Weeks before the summer even began, Dr. Bryan Thines, PhD, my research advisor and a professor of biology and genetics at Puget Sound, challenged me to a beard-growing competition. “I like to have friendly games within our labs,” he told me after I received my research grant. “It encourages both competition and camaraderie.” I had already been pranked once by my lab after I misspelled the word “assess” on a poster for a presentation, so I should have assumed that our summer work would be just as mischievous as the previous semester.
I and two other students, Lily O’Connor and Tina Chapman, are working hard to characterize F-box proteins in Arabidopsis thaliana through molecular, genomics and bioinformatic approaches. Through weeks packed with genotyping, gels, culturing, cloning, harvesting seeds, and extracting DNA, we have finally begun to identify knockout lines, develop gene constructs, and locate brand new candidate genes for further study.
Throughout the hard work we’re putting in at the bench, our lab has found additional ways to entertain ourselves.

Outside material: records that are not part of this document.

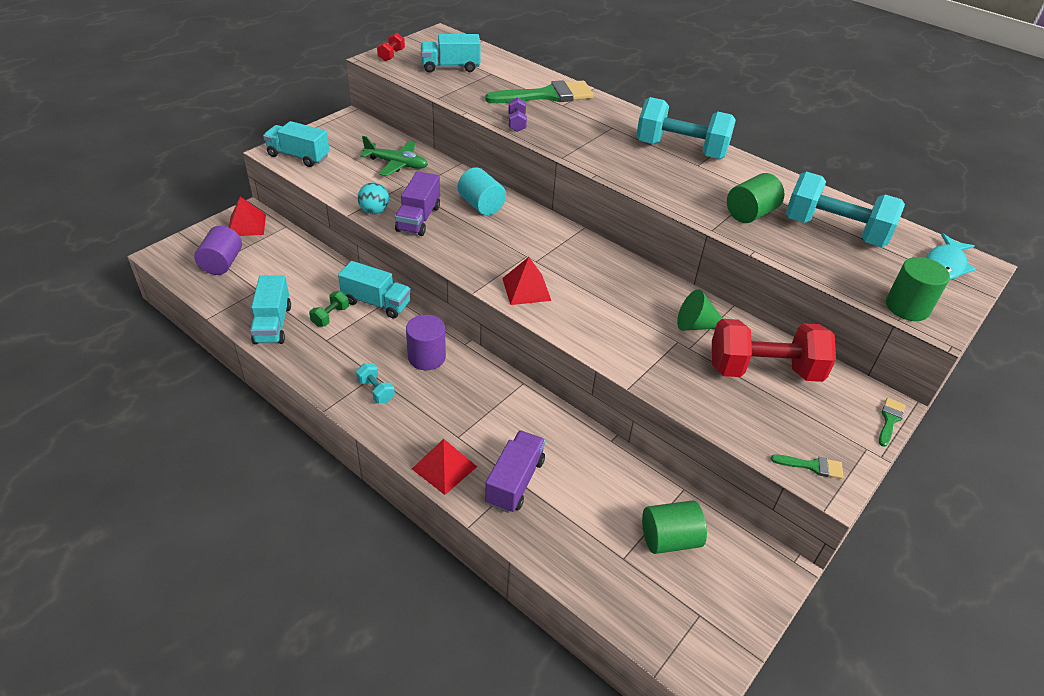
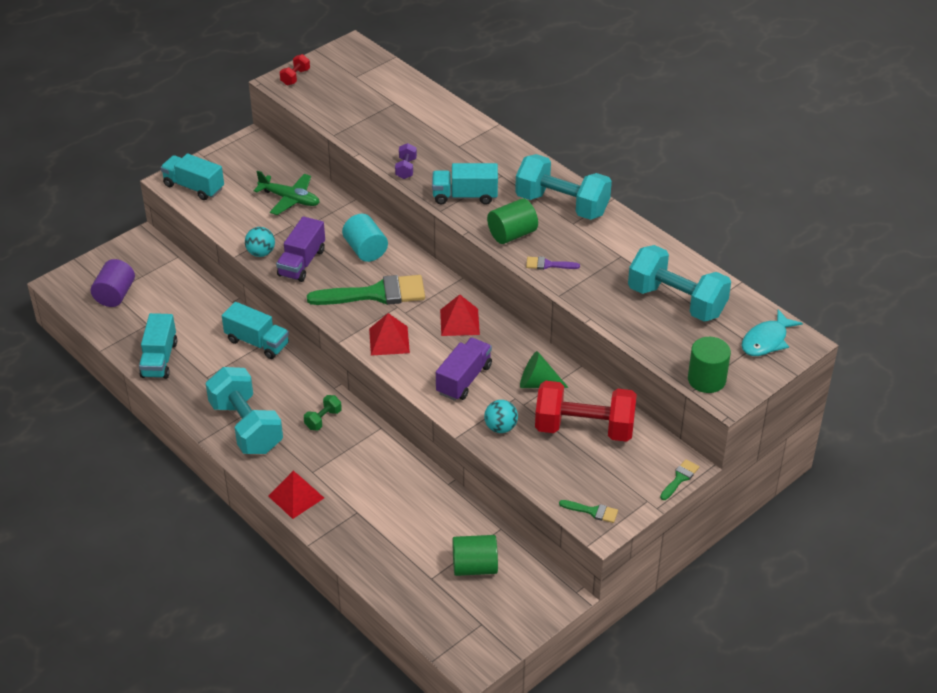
camera: 10 degrees right, 0 degrees up
(247, 225) = (140, 254): red pyramid -> red pyramid (459, 322)
(330, 316) = (213, 354): green dumbbell -> green dumbbell (323, 419)
(376, 391) = (246, 427): turquoise dumbbell -> turquoise dumbbell, size x2.36
(426, 357) = (296, 398): purple cylinder -> none
(450, 67) = (354, 94): turquoise truck -> turquoise truck (465, 196)
(515, 481) = (354, 512): purple truck -> purple truck (464, 379)
(547, 95) = (446, 133): green brush -> green brush (376, 294)
(673, 374) = (500, 427): none -> turquoise ball
(689, 202) = (548, 264): none -> purple brush
(750, 214) = (603, 280): green cylinder -> green cylinder (512, 234)

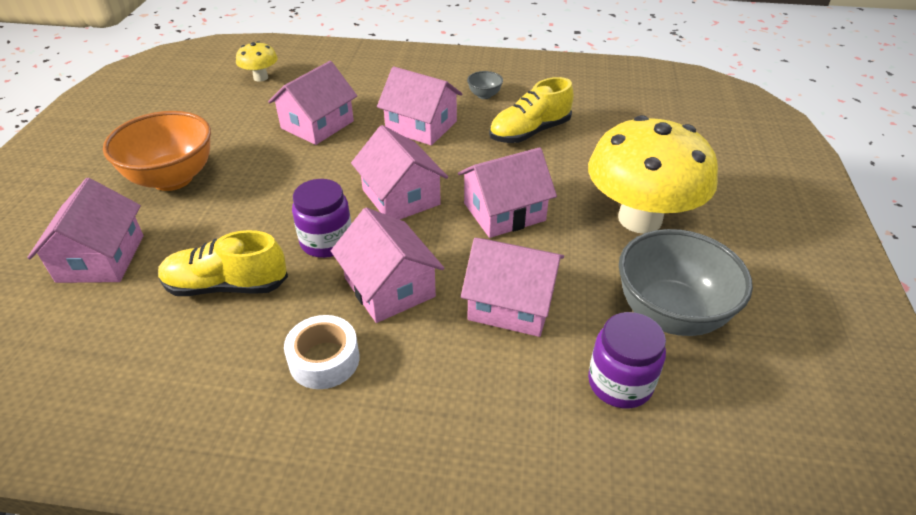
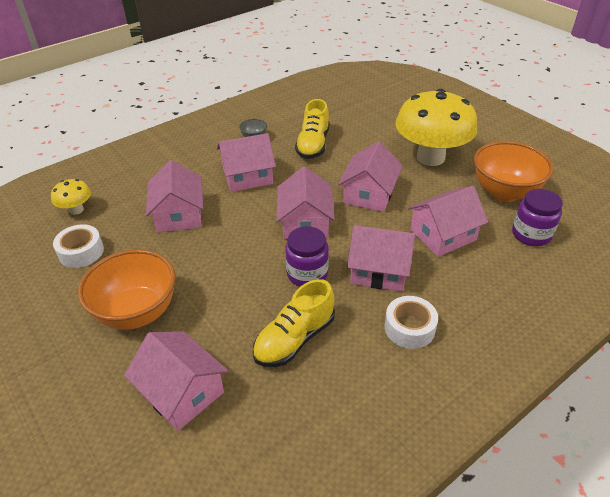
camera: 45 degrees left, 0 degrees up
(214, 110) = (81, 252): none -> white tape
(401, 197) = (305, 222): pink house -> pink house turned 75 degrees clockwise
(670, 314) = (504, 192): grey bowl -> orange bowl

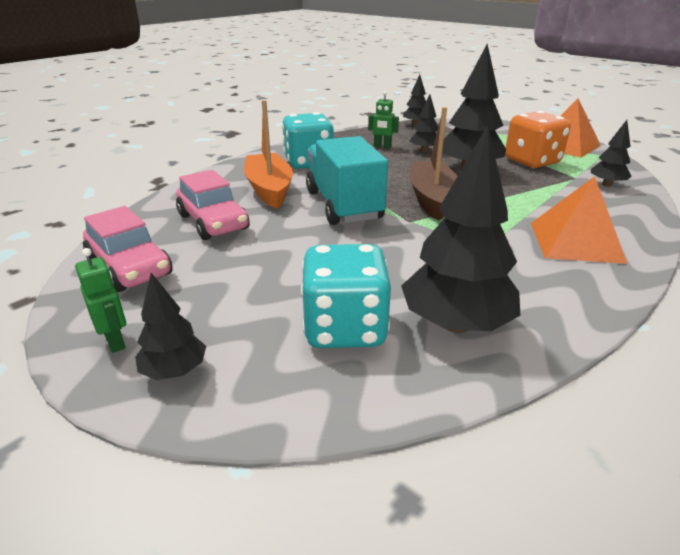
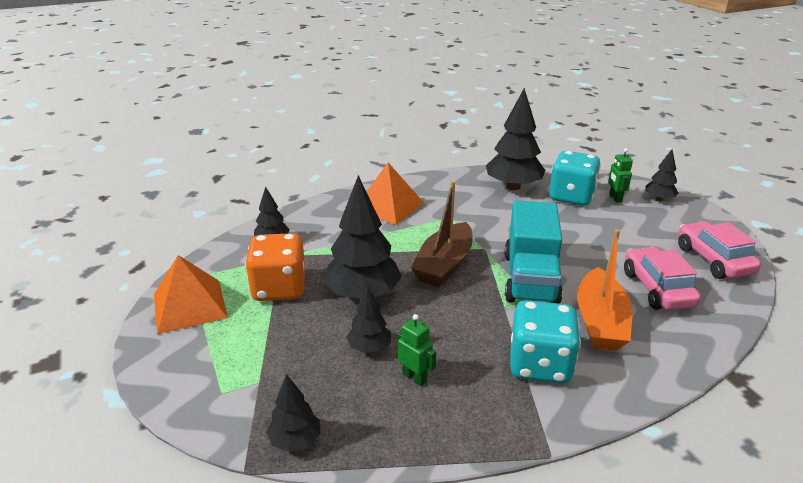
camera: 155 degrees left, 0 degrees up
(115, 341) = (696, 217): green robot -> green robot (615, 198)

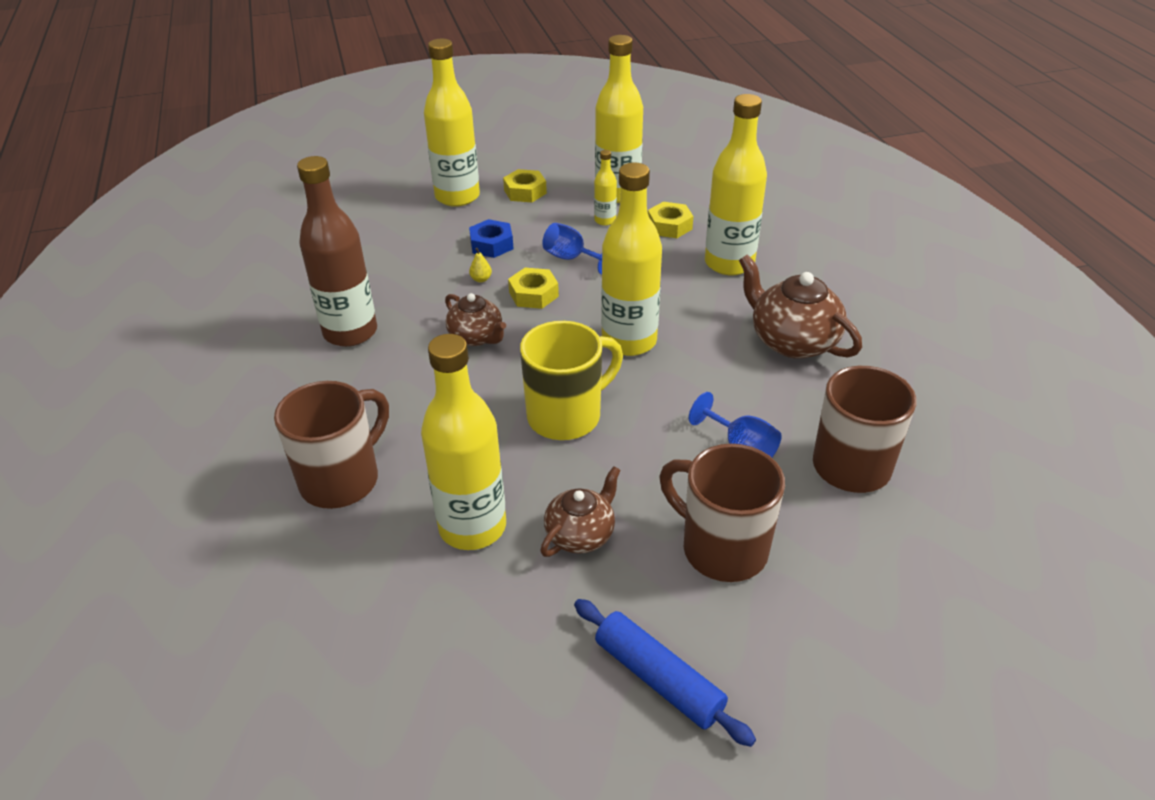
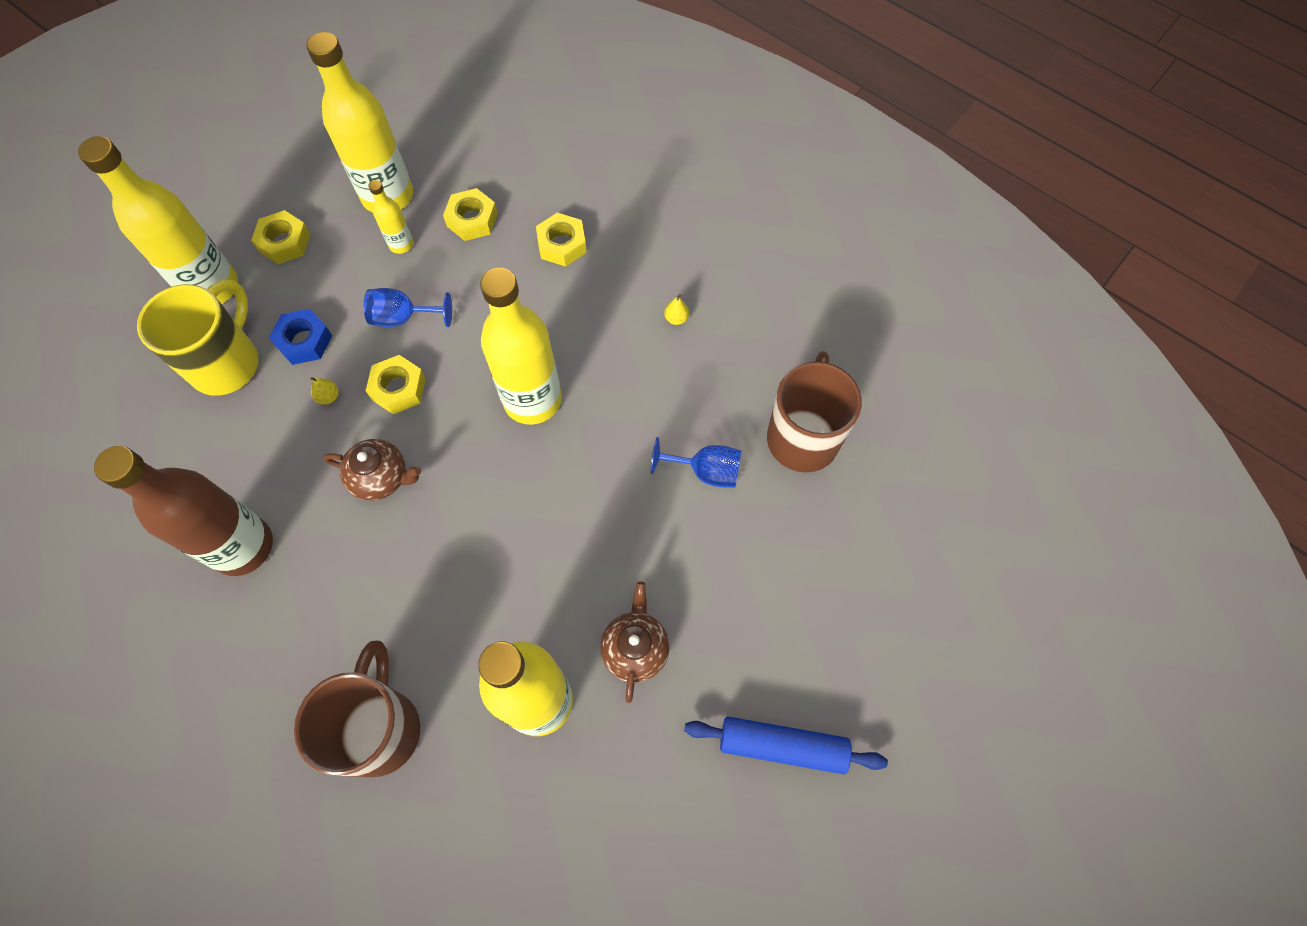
camera: 35 degrees left, 25 degrees up
(566, 416) = (536, 525): yellow mug -> yellow mug (227, 363)
(721, 548) = (753, 590): brown mug -> none
(729, 263) = (562, 245): yellow bottle -> yellow nut
(792, 341) = (676, 318): brown teapot -> yellow pear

Any given day often alternates between lab meetings discussing research progress, thesis writing sessions, miniature genetics or molecular biology lectures, bench work, and discussing how many grilled cheeses we have each eaten since our research began (I’m in the lead with 39).
Lily, Tina and I are entering our final year at Puget Sound, and we collectively decided to capitalize on our mentor’s time by bombarding him with questions about scientific writing, life after college, applying to and attending graduate school, how to make the best cup of pour-over coffee. As we enter the penultimate week of our ten-week grant program, our lab has collectively grown countless pots of plants, run dozens of gels, eaten 117 grilled cheese sandwiches, and grown two significant beards.
Ryan Apathy’s summer science research at University of Puget Sound is supported by the M.J. Murdock Charitable Trust’s Science Research Program.